The Sam’s Union Dues

In response to “Judy’s Union Dues”

The Sunday, October 17th edition of the Winnipeg Sun ran a piece titled “Judy’s Union Dues”, commenting on CUPE support for Judy Wasylycia-Leis.

It states in part:”It’s business, really. Unions are in the business of getting the most money for their members as possible and the best job security regardless of the taxpayers’ ability to pay”.  It goes on to say, “So obviously they’re going to work for Judy and any other city council candidate that pledges their allegiance to the brotherhood”.

What is conspicuously absent in the article is any reference to two other large civic unions, the Winnipeg Police Association and the United Firefighters of Winnipeg.  Both have come out and endorsed The Sam and are working to see him get re-elected.

Should we assume that their motives are different than those of CUPE?  Should we assume that their mandate is not to get the very best possible compensation package and job security for their members quite apart from the city’s ability to pay?  And should we assume that as they are endorsing and working for The Sam, that The Sam has pledged his allegiance to their ‘brotherhood’?

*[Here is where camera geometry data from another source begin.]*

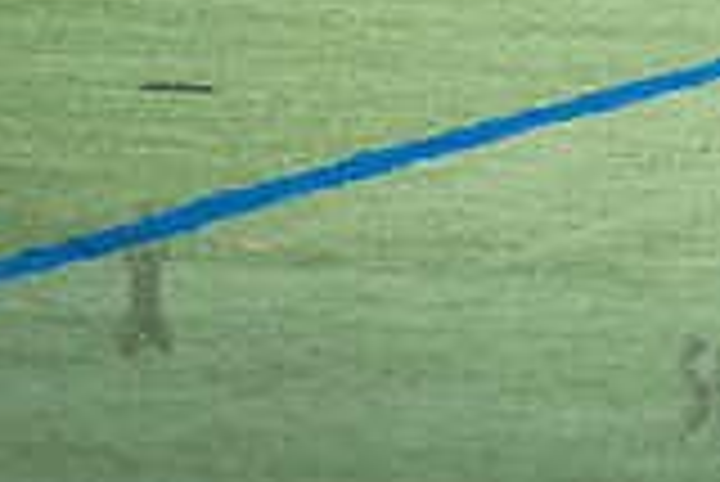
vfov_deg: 1.4
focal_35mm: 969
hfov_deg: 2.1
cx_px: 1183
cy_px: -354
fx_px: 19397
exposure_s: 1/400
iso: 2000
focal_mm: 200
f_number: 4
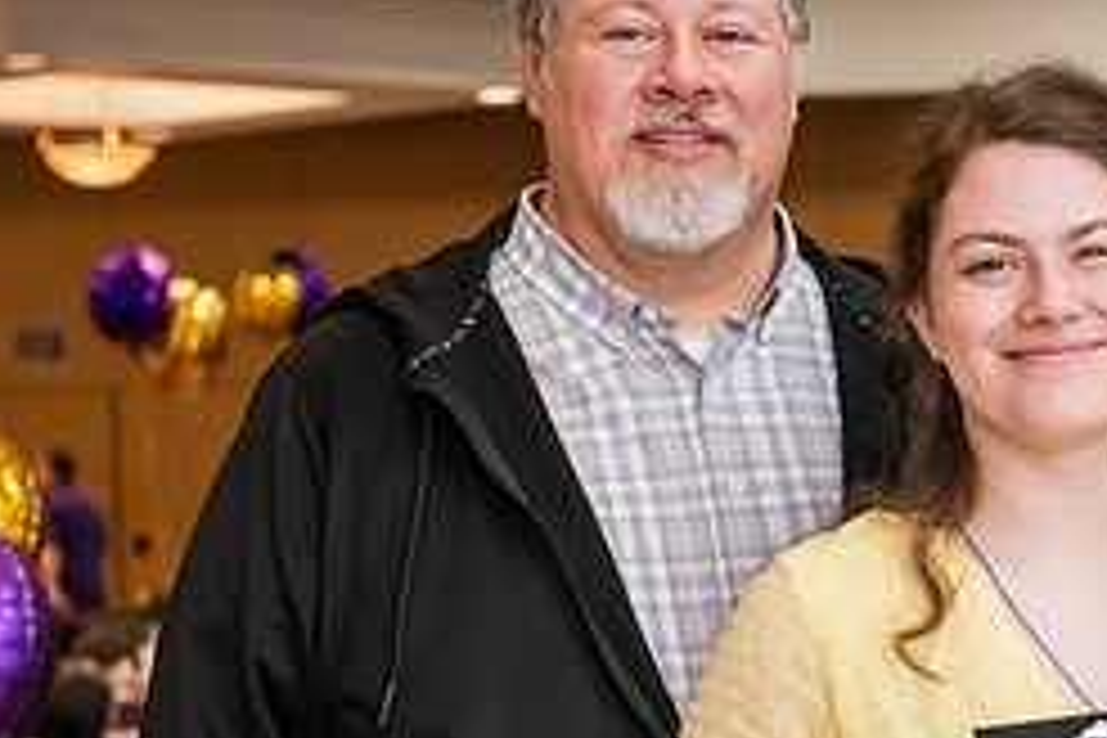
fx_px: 4212
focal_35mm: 137
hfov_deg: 14.8
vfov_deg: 10.0
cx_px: 1071
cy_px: 565
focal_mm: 58
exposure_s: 1/125
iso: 1600
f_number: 4
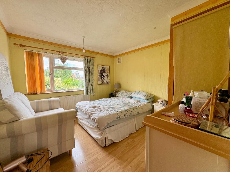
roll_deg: +0.5
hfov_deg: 102.1
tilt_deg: -3.0
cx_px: 115
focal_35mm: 14
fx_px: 93
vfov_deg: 85.7
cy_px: 86
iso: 200
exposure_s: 1/99
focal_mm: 2.22
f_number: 2.2
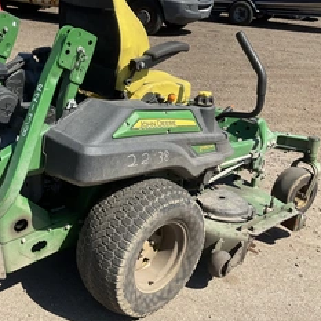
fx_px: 462
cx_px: 110
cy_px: 149
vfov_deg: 38.3
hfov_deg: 38.0
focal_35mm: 44
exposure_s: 1/1377
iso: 25
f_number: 1.8
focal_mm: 3
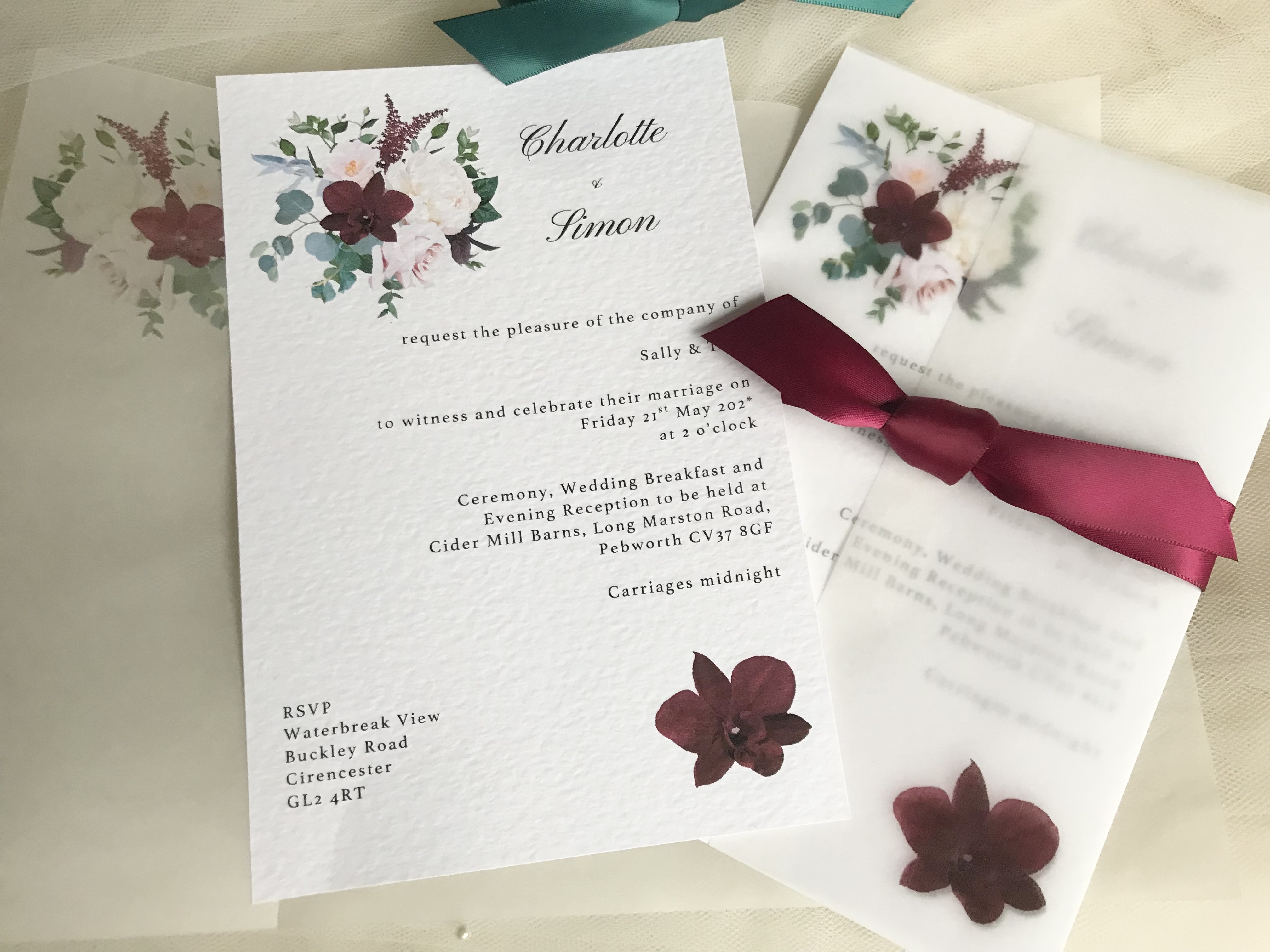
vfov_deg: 49.7
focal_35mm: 28
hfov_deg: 63.4
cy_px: 476
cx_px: 635
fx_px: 1027
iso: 40
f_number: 1.8
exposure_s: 1/25
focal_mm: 3.99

I think perhaps no to the first and yes to the second assumption would be the correct answer.

Winnipeg Police Association Endorses Sam

Buying the Union Vote

I’m sure Sam is grinning from ear to ear – now that he (the conservative candidate and not Judy WL) has the endorsement of the Winnipeg Police Association (WPA) the union that represents Winnipeg police officers and staff members.  Unions traditionally support candidates with a labour background – but not the WPA.

The Winnipeg Police Association is a different sort of union.  With the vast majority of its members being police officers (the WPA also represents the staff sector), there is nothing left leaning or labour oriented about its membership.  Police officers tend to be conservative in their values and political orientation.  It comes with the job.  The WPA is largely a union in the same sense that the NHL Players Association is a union.  The ‘union’ is a vehicle that allows them to bargain collectively – no more and no less and that is where their unionism ends.

So how did Sam ‘buy’ the support of the union that isn’t really a union?  Largely by promising to increase their membership.   Do the math: unions are funded through union dues.  More members mean more money in union coffers.  In this case the addition of 77 members represents additional cash flow into the WPA coffers in the amount of approximately 30 to 40 thousand dollars a year.

The WPA is apparently prepared to enter into this unseemly arrangement in return for more money and more power.

Sounds cynical?

The fact is, Sam has got this one figured out at least in the short-term and right now I don’t think Sam is thinking much past October 27th 2010.   In the long-term, the more powerful a union becomes, the more potent  an adversary it will be  when it’s time for collective bargaining.

In the event Sam is re-elected the time will come when WPA will call in its chips and remind the mayor “We endorsed you”.   When that happens, the old adage of ‘pay me now or pay me later’ may well change to ‘pay me now and pay me later’.

At this point it is not known whether the mayor sought the political endorsement of the WPA and the union agreed, or whether the union proposed the endorsement and the mayor accepted it.   But it really doesn’t matter who courted whom because in an ethical sense, both sides in this questionable arrangement are on the precipice, if not the downside, of the proverbial slippery slope.